After that, I wasn’t sure I could sell another old black and white movie, so (sadly) From Hell It Came stayed in the bad. Instead, I decided to show 1977’s The Car. (I film I saw as a kid at the venerable Pickwick Theater, about fifty yards from where I am currently typing this.) This proved much more popular, as it provided an entertaining mix of camp and some actually interesting stunts and other decent elements.

The Car itself is pretty sweet, although its so exaggerated that sometimes it just looks cartoony. It was designed by George Barris, who also fabricated the Adam West Batmobile, among a zillion other classic cars. (Ertl made a 1/18 scale model version of this a long time ago, but you’d have to lay out big bucks for one now. Too bad, because it looks really cool.)

The Car is basically a desert-set version of Jaws with a demonic auto instead of a shark. Everyone seemed to enjoy the film quite a bit, especially one keep prop that drew fascinated attention from all of us (and several other people on the Internets). I failed, sadly, to get a screenshot of the amazing painting of James Brolin before I returned the DVD, but here’s one I lifted from an amusing review of the film. The numbers indicate the various design elements of the indicated room that the reviewer was cheerfully appalled by.

Anyway, some people had to leave during the film because it was running so late, although I was very surprised to learn that it was going on 2:00 AM when we finally broke up. Still it was a great night, and I am only sorry that I must now wait an entire year to do it again.

Next Halloween event: Seeing Hitchcock’s The Birds at The Portage Theater.

  • Ericb

    You should bring your Birds Barbie to the theater next year.

  • roger h

    So what prop? the Brolin portrait?

    Son, you’re gonna’ drive me to drinkin’
    If you don’t stop drivin’ that Hot Rod Lincoln!

  • Oops! Yes, the painting. Updated. Thanks, Roger!

  • roger h

    Wouldn’t it be funny if Barbra had that painting in her collection.

  • I got the Ertl model when it came out. It currently resides on a shelf with my car model collection.
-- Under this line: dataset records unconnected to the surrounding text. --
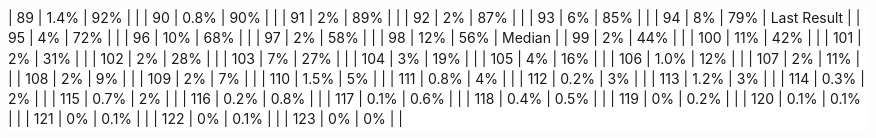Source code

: | 89 | 1.4% | 92% |  |
| 90 | 0.8% | 90% |  |
| 91 | 2% | 89% |  |
| 92 | 2% | 87% |  |
| 93 | 6% | 85% |  |
| 94 | 8% | 79% | Last Result |
| 95 | 4% | 72% |  |
| 96 | 10% | 68% |  |
| 97 | 2% | 58% |  |
| 98 | 12% | 56% | Median |
| 99 | 2% | 44% |  |
| 100 | 11% | 42% |  |
| 101 | 2% | 31% |  |
| 102 | 2% | 28% |  |
| 103 | 7% | 27% |  |
| 104 | 3% | 19% |  |
| 105 | 4% | 16% |  |
| 106 | 1.0% | 12% |  |
| 107 | 2% | 11% |  |
| 108 | 2% | 9% |  |
| 109 | 2% | 7% |  |
| 110 | 1.5% | 5% |  |
| 111 | 0.8% | 4% |  |
| 112 | 0.2% | 3% |  |
| 113 | 1.2% | 3% |  |
| 114 | 0.3% | 2% |  |
| 115 | 0.7% | 2% |  |
| 116 | 0.2% | 0.8% |  |
| 117 | 0.1% | 0.6% |  |
| 118 | 0.4% | 0.5% |  |
| 119 | 0% | 0.2% |  |
| 120 | 0.1% | 0.1% |  |
| 121 | 0% | 0.1% |  |
| 122 | 0% | 0.1% |  |
| 123 | 0% | 0% |  |
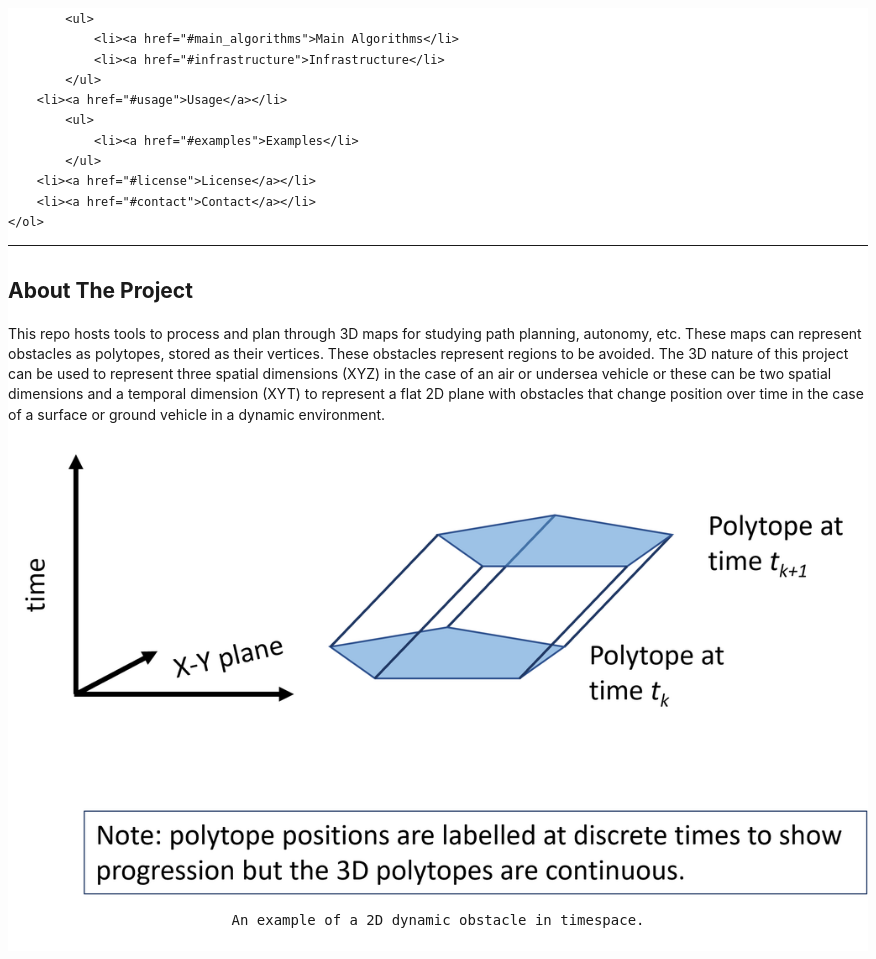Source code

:             <ul>
                <li><a href="#main_algorithms">Main Algorithms</li>
                <li><a href="#infrastructure">Infrastructure</li>
            </ul>
        <li><a href="#usage">Usage</a></li>
            <ul>
                <li><a href="#examples">Examples</li>
            </ul>
        <li><a href="#license">License</a></li>
        <li><a href="#contact">Contact</a></li>
    </ol>
</details>

***

## About The Project

This repo hosts tools to process and plan through 3D maps for studying path planning, autonomy, etc. These maps can represent obstacles as polytopes, stored as their vertices.  These obstacles represent regions to be avoided.  The 3D nature of this project can be used to represent three spatial dimensions (XYZ) in the case of an air or undersea vehicle or these can be two spatial dimensions and a temporal dimension (XYT) to represent a flat 2D plane with obstacles that change position over time in the case of a surface or ground vehicle in a dynamic environment.
<pre align="center">
<img src=".\Images\timespace_example.png">
<figcaption>An example of a 2D dynamic obstacle in timespace.</figcaption>
</pre>
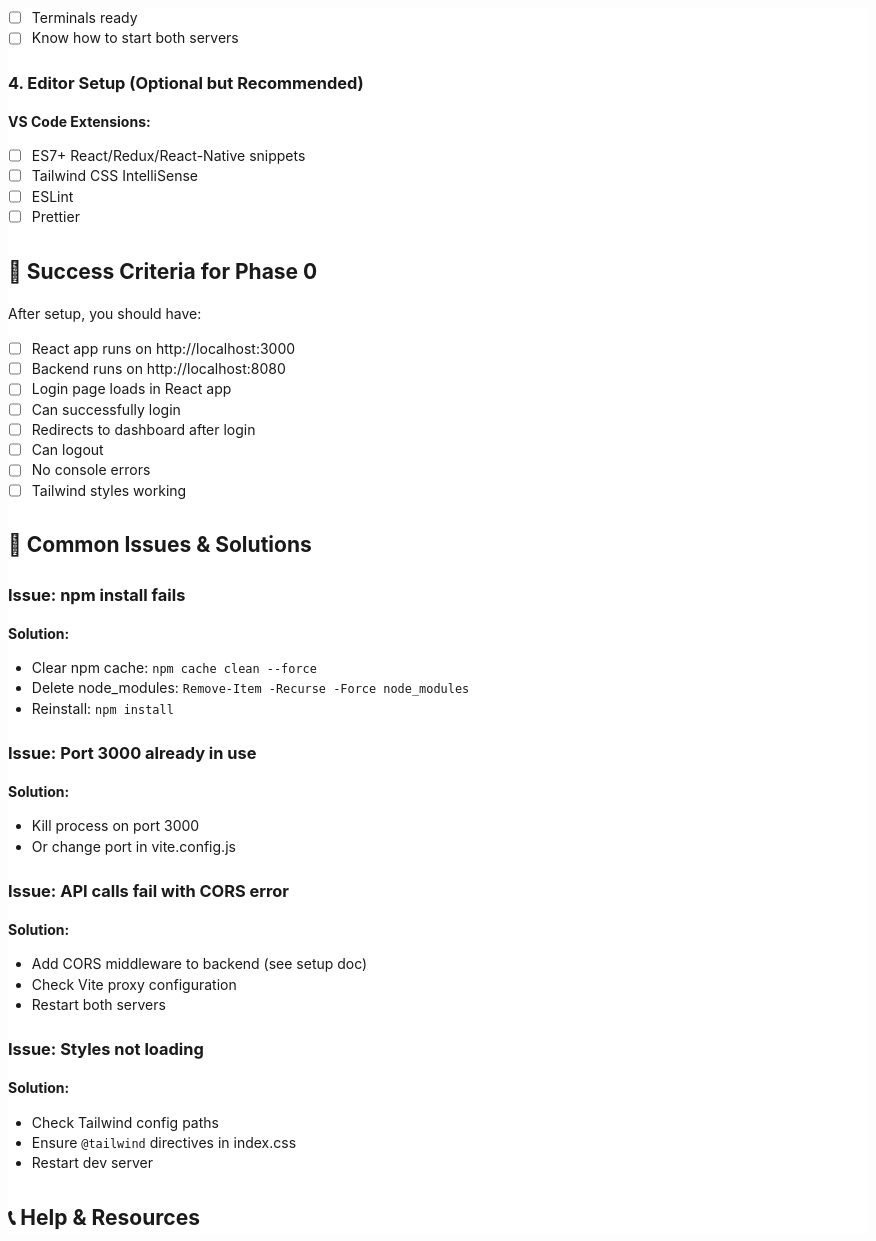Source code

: - [ ] Terminals ready
- [ ] Know how to start both servers

### 4. Editor Setup (Optional but Recommended)

**VS Code Extensions:**
- [ ] ES7+ React/Redux/React-Native snippets
- [ ] Tailwind CSS IntelliSense
- [ ] ESLint
- [ ] Prettier

## 🎯 Success Criteria for Phase 0

After setup, you should have:
- [ ] React app runs on http://localhost:3000
- [ ] Backend runs on http://localhost:8080
- [ ] Login page loads in React app
- [ ] Can successfully login
- [ ] Redirects to dashboard after login
- [ ] Can logout
- [ ] No console errors
- [ ] Tailwind styles working

## 🚨 Common Issues & Solutions

### Issue: npm install fails
**Solution:** 
- Clear npm cache: `npm cache clean --force`
- Delete node_modules: `Remove-Item -Recurse -Force node_modules`
- Reinstall: `npm install`

### Issue: Port 3000 already in use
**Solution:**
- Kill process on port 3000
- Or change port in vite.config.js

### Issue: API calls fail with CORS error
**Solution:**
- Add CORS middleware to backend (see setup doc)
- Check Vite proxy configuration
- Restart both servers

### Issue: Styles not loading
**Solution:**
- Check Tailwind config paths
- Ensure `@tailwind` directives in index.css
- Restart dev server

## 📞 Help & Resources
  • Where do you live so that I may come over, murder you and steal your Car. Er, I mean, wow, you’re a lucky chap. I’d sure like to come over and see your Car sometime. Maybe when there’s no one else in the house to disturb our contemplation of it.

    It looks nice and heavy, is that so? How big is it? Aside from how much it costs ($60 – $70 on eBay, I’d say), there’s the fact that I would take it out of the box. I mean, c’mon.

  • GEM

    I’m more disturbed by what appears to be a Victorian lace arch over the doorway, and that woman’s hideous brown pantsuit. Ah, the 70’s.

    However, I have a lumpy avocado green lamp that I am fond of just because it is so ugly.

  • My model of ‘The Car’ is about 1′ long, 4 1/2″ wide and 3 1/4″ tall. It has a gloss black, solid metal body and weighs about 2 1/2 pounds. The doors, trunk and hood all open and it has a detailed interior and engine. I keep it between my Ferrari and my 49′ Mercury.

    If you would ever like to see it I live in St Charles, MO. Just drop me an E-mail. (Warning. I have access to firearms and am a light sleeper.)

  • That might be the only way I ever do get to see one. The one that was on eBay just sold for $110!